Ice fishing is a popular activity here. That’s because it’s easy to do, doesn’t require expensive equipment (or a boat) and gives you the excuse to sit out on the ice in the glittering sunshine and basically just enjoy life. It’s good to eat the fish too of course – lake fish are delicious – but it’s mainly the activity that appeals. Or rather, the inactivity.
Watching someone ice fishing is a bit like watching a Samuel Beckett play. The cast of characters is limited to one, or at most two. The activity is limited to one arm occasionally lifting up and down. Otherwise, nothing much happens. Sometimes the character is sitting, sometimes standing, sometimes lying, but the activity (or inactivity) is the same. Out on the frozen lakes these characters are dotted around, some more visible than others, depending on the particular shade of the down jacket.
You can ice fish anywhere there’s a frozen lake of river, and there are plenty of those. You can walk to your spot, hand drill a hole, and get fishing. It’s the perfect get-away-from-it-all hobby. You need to buy a licence for a small fee, but after that, at this time of year, you can fish anywhere. Well almost anywhere. There’s a road near here that goes across the river on the ice. The sign there says, ‘Forbidden to drill holes in the road’.

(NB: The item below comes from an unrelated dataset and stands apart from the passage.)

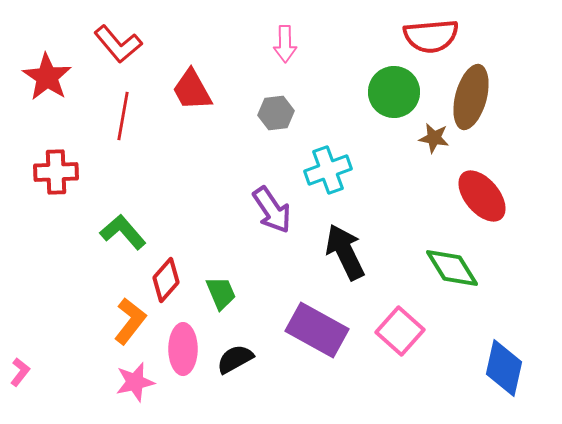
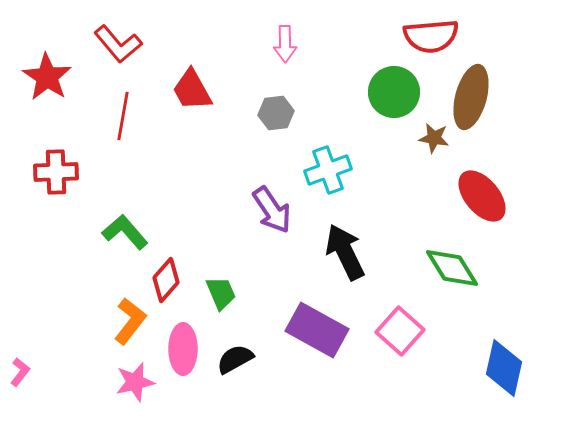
green L-shape: moved 2 px right
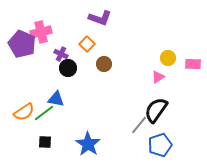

Some ice fishers are lucky enough to have the use of an ‘ark’. That’s a small hut that can be dragged out onto the ice that you can sit inside and open up a hole in the floor to fish through. Some of these huts are very elaborate, with sleeping accommodation and curtains, and – rumour has it – TV. But most of them are just wind shelters, and a wind shelter is worth a lot out here.
Ice fishing is meditative and relaxing but the one thing that can make it a trial is the wind. Especially if you’re fiddling with fish hooks and maggots. So an ‘ark’ is a much sought-after temporary residence.
They aren’t so easy to get hold of. You have to find one being sold secondhand, or make your own. Then you have to have the right kind of trailer to drive it out to the lake. You also have to have a snow scooter, which you also have to take on your trailer to the lake. You then load your ‘ark’ onto some kind of sled behind your snowscooter, and pull it out onto the ice. So that’s quite an effort. If you’re very lucky you have a rented site by the lake to leave your ‘ark’ in over the other seasons, but these spaces are at a premium.
So it’s understandable that a lot of people who like ice fishing don’t have an ‘ark’. Which brings me back to Samuel Beckett. There’s an advertisement in the local paper this week for a ‘Wind Sack’ for the princely sum of 1,300 SEK (about £130). There’s a picture of a large, person-sized, bright yellow bag. Near the top of the bag are two horizontal slits, and through one of these slits the picture shows somebody’s head. You can go out on the ice, and – as the perfect adjunct to your (in)activity – you can sit inside a plastic bag. Now doesn’t that sound fun?